## Document section

━━━━━━━━━━━━━━━━

Wheeler keeps shuckin' and jivin'
Oregon's state treasurer Ted Wheeler's optometrist is doing an excellent job: Wheeler can read handwriting on the wall. Now he's ordering his "Masters of the Universe" investment advisor staff to file public financial statements with the state ethics commission. If he hadn't done it, the Legislature was probably going to require them to do it, anyway.
Basic financial disclosure doesn't do much, though, to cure the ethical problems created when these employees enjoy lavish travel and entertainment from private parties in connection with their official duties. And besides, the ethics commission has few resources and precious little appetite for controversy.
The only way to cure the problems is to stop the unhealthy practices. There are business-like ways to evaluate and monitor state investments. Golf junkets, luaus, and five-star restaurant blowouts are not part of that picture. And while they continue, the investigation into some of Wheeler's Masters continues. As it should.
Comments (7)
The solution is not to try a different polish on the turd, it's to get rid of the turd. The whole job of investment manager for a state is fraudulent, as there is no evidence that any directed funds manager has any advantage over a balanced portfolio algorithm that adjusts holdings once a year.
As long as we have these guys, we are talking about nothing but conflict of interest because their whole job is a conflict of interest. The one who shows up every day, puts his feet on the desk and says, "nope, not trading today, or tomorrow, or any other day until January" would be fired, although he would be the only one actually honoring his duty to act in the best interests of the fund owners. You hire clowns to " manage investments," you're going to have your investments managed, and they are going to do everything possible to keep anyone from noticing that the real fraud is what they do every day at work, not the petty fraud of enjoying the lap dances at the luaus.
Posted by George Anonymuncule Seldes | March 25, 2011 9:38 AM
I don't want anyone to get the impression that I'm spending a lot of time responding to these issues, but I want to set the record straight. Although the Oregonian has not seen fit to mention it, I pledged support for this legislation last summer. We have been asked by the sponsor to inform the discussion, and I continue to support it and ask that the legislature pass it. That said, Jack, I would encourage you to actually look at the SEI. I think its weak compared to the comprehensive quarterly disclosures required by Treasury officials that include all assets, all investments, etc. for all officers and their families. Those quarterly disclosures go not only to the Treasury auditor (the O did mention this) but they also go to the Sec. of State Audit Division and the Dept. of Justice. (The O chose not to mention that...)
George - I've seen you comment before that Treasury is a fraud. Are you aware that every year an outside firm analyzes the value of active management vs. just dumping the funds into passive index funds? (We do use some index funds for domestic equities and fixed income investments). Our outperformance of the S&P comes from the active portion of our portfolio. That is why PERS is in the top 11% of pension funds over the last 5 years. The private equity portion of the portfolio has been the top performer in recent years.

━━━━━━━━━━━━━━━━

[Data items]
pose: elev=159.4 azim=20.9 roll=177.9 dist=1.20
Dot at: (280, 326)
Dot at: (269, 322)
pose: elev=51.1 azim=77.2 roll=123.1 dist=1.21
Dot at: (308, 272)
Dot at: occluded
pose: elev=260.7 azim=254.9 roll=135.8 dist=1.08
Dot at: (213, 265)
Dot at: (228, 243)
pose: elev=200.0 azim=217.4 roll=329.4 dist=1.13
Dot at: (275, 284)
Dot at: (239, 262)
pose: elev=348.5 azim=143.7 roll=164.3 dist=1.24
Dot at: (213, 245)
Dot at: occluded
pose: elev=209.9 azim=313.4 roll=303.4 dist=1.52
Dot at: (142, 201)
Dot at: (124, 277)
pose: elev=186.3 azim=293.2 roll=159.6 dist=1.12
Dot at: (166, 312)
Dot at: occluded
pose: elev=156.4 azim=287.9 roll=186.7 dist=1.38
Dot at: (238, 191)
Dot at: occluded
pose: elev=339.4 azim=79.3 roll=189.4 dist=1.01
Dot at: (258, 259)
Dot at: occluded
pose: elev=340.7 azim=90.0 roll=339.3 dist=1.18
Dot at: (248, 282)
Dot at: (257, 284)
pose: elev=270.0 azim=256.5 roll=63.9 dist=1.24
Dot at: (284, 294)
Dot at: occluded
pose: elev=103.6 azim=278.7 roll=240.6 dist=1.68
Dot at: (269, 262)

━━━━━━━━━━━━━━━━

## Stated goal A
Check each statement against the page about Ted Wheeler and answer yes or no, quoting the words of the page that decide it: (i) Wheeler is having his investment advisor staff file public financial statements with the state ethics commission; (ii) the state ethics commission has ample resources; (iii) one comment claims PERS ranks in the top 11% of pension funds over the last 5 years.
## Stated goal B
Pick up the page about Ted Wheeler after its last sentence and carry it forward.

## Output A
(i) Yes: "file public financial statements with the state ethics commission"
(ii) No: "the ethics commission has few resources and precious little appetite for controversy"
(iii) Yes: "That is why PERS is in the top 11% of pension funds over the last 5 years."

## Output B
Posted by Ted Wheeler | March 25, 2011 10:55 AM
Ted - I looked on the Treasury website and could not find a link to this report. Can you point me to it? Thanks,
Thanks, Bill Harbaugh, UO Econ Dept
Posted by Bill Harbaugh | March 25, 2011 1:15 PM
To clarify - the active management report.
Posted by Bill Harbaugh | March 25, 2011 1:16 PM
A few months ago WSJ had an well researched article on the performance differences between large portfolios (diversification) with different levels of activity. They then compared that with portfolios that had 3 or 4 funds of different types with little trading activity. They also considered the risk factors in the various scenarios. They also considered the holding length of time.
The conclusion was that the smaller portfolios with less risk was within 1% to 2% in performance. And that both the small/less risk and larger portfolios all outperformed the S&P. And that for many people the "risk factor" is extremely important, especially as the last three years has proven. Considering that Wheeler and Co. is playing with public employee's retirement funds the risk factor has to be strongly considered. But I guess you don't if you can just go to the taxpayers to make up the mandated difference.
I tend to agree with George's thinking. And I have many friends in trading, from sitting tight to day trading. Almost always the less trading wins out and excessive diversification isn't all that it is cracked up to be.
Posted by Lee | March 25, 2011 3:25 PM
George and Lee are on the right track. A diversified re-balanced portfolio of index funds will beat the S&P500. But then how would we be able to go with KKR etc.
Posted by pdxmick | March 25, 2011 9:30 PM
Treasurer Wheeler, thank you for addressing the comment that you've noticed before. And by how much will your actively managed portfolio outperform the indices by this year, and next year, and the year after?
Recall that every year, some funds or other always wind up on top, it's the law of chance. Unless you have broken a mystic code, the fact that your particular group of guessers have been fortunate of late means nothing.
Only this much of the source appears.